3. İkinci Bölüm Üçüncü Komisyonunca 29/1/2014 tarihinde, başvurunun kabul edilebilirlik incelemesinin Bölüm tarafından yapılmasına karar verilmiştir.
4. Bölüm tarafından 5/9/2014 tarihinde, başvurunun kabul edilebilirlik ve esas incelemesinin birlikte yapılmasına karar verilmiştir.
5. Başvuru belgelerinin bir örneği bilgi için Adalet Bakanlığına (Bakanlık) gönderilmiştir. Bakanlığın 18/9/2014 tarihli yazısında Anayasa Mahkemesinin önceki kararlarına ve bu kapsamda sunulan görüşlerine atfen başvuru hakkında görüş sunulmayacağı bildirilmiştir.
III. OLAY VE OLGULAR
A. Olaylar
6. Başvurucular Okan Tüm ve Ali Rıza Eren, DHKP/C adlı silahlı terör örgütüne yönelik operasyon kapsamında 16/10/1996 tarihinde İstanbul Emniyet Müdürlüğü Terörle Mücadele Şube Müdürlüğünce gözaltına alınarak 30/10/1996 tarihinde İstanbul Devlet Güvenlik Mahkemesi (DGM) Cumhuriyet Başsavcılığına çıkarılmışlardır. Başvurucu Ali Rıza Eren aynı tarihte serbest bırakılırken Okan Tüm'ün 31/10/1996 tarihinde DGM Yedek Hâkimliği tarafından yapılan sorgusunun ardından tutuklanmasına karar verilmiştir.
7. İstanbul DGM Cumhuriyet Başsavcılığının 18/11/1996 tarihli ve 1996/1420 sayılı iddianamesiyle başvurucular hakkında kamu davası açılmıştır. İddianamede başvurucuların DHKP/C terör örgütü üyesi oldukları, "Devrimci Halk Güçleri Komitesi"nde yer aldıkları, örgüt adına bazı gösterilere katıldıkları, pankart asma ve molotof kokteyli atma eyleminde yer aldıkları iddiaları yer almaktadır.
8. İstanbul DGM Cumhuriyet Savcılığınca düzenlenen 22/6/1998 tarihli ve 1998/817 sayılı iddianame ile "yasa dışı örgüt üyesi" olduğu, 1/6/1998 tarihinde İstanbul ili Maltepe ilçesinde bulunan bir kahvehaneye patlayıcı madde atılması, 29/5/1998 tarihinde Gülsuyu meydanında mobilyacı kepenklerine örgüt pankartı asılarak ses bombası patlatılması olaylarına karıştığı iddialarıyla başvurucu Okan Tüm hakkında kamu davası açılmıştır.
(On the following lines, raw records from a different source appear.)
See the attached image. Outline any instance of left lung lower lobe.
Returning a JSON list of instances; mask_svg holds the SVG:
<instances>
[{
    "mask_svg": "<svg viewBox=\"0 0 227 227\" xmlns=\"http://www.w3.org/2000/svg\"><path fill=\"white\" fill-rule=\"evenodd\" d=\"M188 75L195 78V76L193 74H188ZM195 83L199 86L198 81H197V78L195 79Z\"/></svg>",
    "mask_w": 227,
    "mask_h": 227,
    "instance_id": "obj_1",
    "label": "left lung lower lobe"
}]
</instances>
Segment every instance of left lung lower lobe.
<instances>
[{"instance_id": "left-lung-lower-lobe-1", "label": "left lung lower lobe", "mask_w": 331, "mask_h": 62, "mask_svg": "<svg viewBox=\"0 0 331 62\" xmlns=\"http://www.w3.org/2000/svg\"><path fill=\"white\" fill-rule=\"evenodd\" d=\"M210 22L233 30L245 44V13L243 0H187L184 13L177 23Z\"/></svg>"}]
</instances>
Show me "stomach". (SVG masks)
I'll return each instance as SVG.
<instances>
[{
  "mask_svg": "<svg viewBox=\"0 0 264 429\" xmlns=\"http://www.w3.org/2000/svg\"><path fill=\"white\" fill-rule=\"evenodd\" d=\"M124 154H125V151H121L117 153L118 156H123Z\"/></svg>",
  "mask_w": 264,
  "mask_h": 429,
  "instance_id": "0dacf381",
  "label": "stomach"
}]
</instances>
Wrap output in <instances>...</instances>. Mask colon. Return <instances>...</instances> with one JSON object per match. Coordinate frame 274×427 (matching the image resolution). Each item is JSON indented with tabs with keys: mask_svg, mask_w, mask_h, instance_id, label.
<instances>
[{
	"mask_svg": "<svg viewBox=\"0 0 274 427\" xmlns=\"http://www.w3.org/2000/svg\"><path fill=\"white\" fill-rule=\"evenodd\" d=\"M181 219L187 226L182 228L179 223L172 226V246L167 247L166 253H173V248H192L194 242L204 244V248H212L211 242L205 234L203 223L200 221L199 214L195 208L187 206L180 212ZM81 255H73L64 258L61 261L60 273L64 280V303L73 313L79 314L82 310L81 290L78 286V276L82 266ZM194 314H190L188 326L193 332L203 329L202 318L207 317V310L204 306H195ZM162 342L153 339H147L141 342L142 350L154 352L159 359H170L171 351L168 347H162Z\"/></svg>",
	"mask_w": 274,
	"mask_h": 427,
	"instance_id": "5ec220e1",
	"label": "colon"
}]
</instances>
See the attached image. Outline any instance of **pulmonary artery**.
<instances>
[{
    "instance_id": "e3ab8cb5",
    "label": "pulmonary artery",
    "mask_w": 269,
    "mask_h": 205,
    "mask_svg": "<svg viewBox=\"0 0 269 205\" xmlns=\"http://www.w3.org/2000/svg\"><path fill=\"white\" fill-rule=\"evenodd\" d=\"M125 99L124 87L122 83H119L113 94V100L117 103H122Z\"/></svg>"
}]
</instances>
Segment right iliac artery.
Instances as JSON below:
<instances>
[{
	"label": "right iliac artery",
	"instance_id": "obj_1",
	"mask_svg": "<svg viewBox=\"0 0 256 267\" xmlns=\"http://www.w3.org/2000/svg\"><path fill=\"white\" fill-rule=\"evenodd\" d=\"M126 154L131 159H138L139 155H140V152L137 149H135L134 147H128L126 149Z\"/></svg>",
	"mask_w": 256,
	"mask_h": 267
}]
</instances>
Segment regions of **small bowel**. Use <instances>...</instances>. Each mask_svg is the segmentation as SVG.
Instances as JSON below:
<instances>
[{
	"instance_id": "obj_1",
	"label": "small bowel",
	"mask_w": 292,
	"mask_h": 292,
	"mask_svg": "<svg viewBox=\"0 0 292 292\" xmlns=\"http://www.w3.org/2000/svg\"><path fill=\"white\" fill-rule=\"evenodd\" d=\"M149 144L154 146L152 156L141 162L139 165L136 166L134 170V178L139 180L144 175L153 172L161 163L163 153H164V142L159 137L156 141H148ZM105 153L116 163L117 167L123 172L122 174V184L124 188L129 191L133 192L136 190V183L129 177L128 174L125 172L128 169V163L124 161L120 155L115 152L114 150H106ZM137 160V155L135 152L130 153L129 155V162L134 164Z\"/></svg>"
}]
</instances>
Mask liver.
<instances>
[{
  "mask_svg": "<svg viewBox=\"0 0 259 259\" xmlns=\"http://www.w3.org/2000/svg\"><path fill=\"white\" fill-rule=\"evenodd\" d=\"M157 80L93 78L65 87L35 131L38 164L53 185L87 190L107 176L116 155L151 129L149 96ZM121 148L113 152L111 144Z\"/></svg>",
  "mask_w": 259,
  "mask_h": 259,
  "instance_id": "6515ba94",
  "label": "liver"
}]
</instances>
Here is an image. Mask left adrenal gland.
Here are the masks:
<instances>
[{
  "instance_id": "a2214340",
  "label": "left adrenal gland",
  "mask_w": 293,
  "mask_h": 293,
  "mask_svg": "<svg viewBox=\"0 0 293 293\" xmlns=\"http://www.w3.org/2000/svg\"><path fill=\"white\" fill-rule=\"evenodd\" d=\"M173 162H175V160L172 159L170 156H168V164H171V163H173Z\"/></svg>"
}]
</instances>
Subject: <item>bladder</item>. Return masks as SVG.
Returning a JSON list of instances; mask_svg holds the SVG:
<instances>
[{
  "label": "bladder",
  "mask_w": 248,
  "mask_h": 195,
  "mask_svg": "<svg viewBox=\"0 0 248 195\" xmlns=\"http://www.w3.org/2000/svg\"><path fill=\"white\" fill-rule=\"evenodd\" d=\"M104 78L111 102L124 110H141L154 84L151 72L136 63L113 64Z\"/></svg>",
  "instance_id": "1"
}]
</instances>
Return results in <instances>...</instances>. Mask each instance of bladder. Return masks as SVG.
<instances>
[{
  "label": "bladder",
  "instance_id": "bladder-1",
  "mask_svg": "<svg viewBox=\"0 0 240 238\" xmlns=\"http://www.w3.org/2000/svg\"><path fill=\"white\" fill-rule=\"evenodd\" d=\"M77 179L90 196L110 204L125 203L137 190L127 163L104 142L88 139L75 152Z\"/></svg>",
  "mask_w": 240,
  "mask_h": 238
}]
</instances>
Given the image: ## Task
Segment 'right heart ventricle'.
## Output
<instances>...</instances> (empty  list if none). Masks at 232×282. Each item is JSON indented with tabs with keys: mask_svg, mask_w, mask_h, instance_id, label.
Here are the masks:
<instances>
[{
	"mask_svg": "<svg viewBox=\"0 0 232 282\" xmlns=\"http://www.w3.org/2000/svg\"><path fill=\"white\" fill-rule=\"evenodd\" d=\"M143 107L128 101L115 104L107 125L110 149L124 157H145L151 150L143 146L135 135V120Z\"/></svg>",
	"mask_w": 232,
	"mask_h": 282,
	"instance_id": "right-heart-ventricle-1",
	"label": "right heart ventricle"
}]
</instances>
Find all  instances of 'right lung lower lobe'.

9. Başvurucu Okan Tüm hakkında açılan ikinci kamu davası, İstanbul 5 No.lu DGM'nin E.1998/293 sayılı dosyası kapsamında görülmeye başlanmıştır.
10. İstanbul 5 No.lu DGM'nin birleştirme yönünde görüşünü alan İstanbul 6. No.lu DGM, 5/10/1998 tarihli kararıyla E.1998/293 sayılı dosyanın başvurucu Okan Tüm yönünden E.1996/231 sayılı dosya ile birleştirilmesine karar vermiştir.
11. Mahkeme 10/5/2002 tarihli kararıyla başvurucu Okan Tüm hakkında 24 yıl 12 ay ağır hapis ve 5 yıl 5 gün hapis cezası, başvurucu Ali Rıza Eren hakkında ise 12 yıl 6 ay ağır hapis ve 10 yıl 13 ay 10 gün hapis cezasına hükmetmiştir.
12. Başvurucuların temyizi üzerine Yargıtay 9. Ceza Dairesinin 7/7/2003 tarihli ve E.2003/639, K.2003/1308 sayılı ilamıyla İlk Derece Mahkemesi kararı bozulmuştur.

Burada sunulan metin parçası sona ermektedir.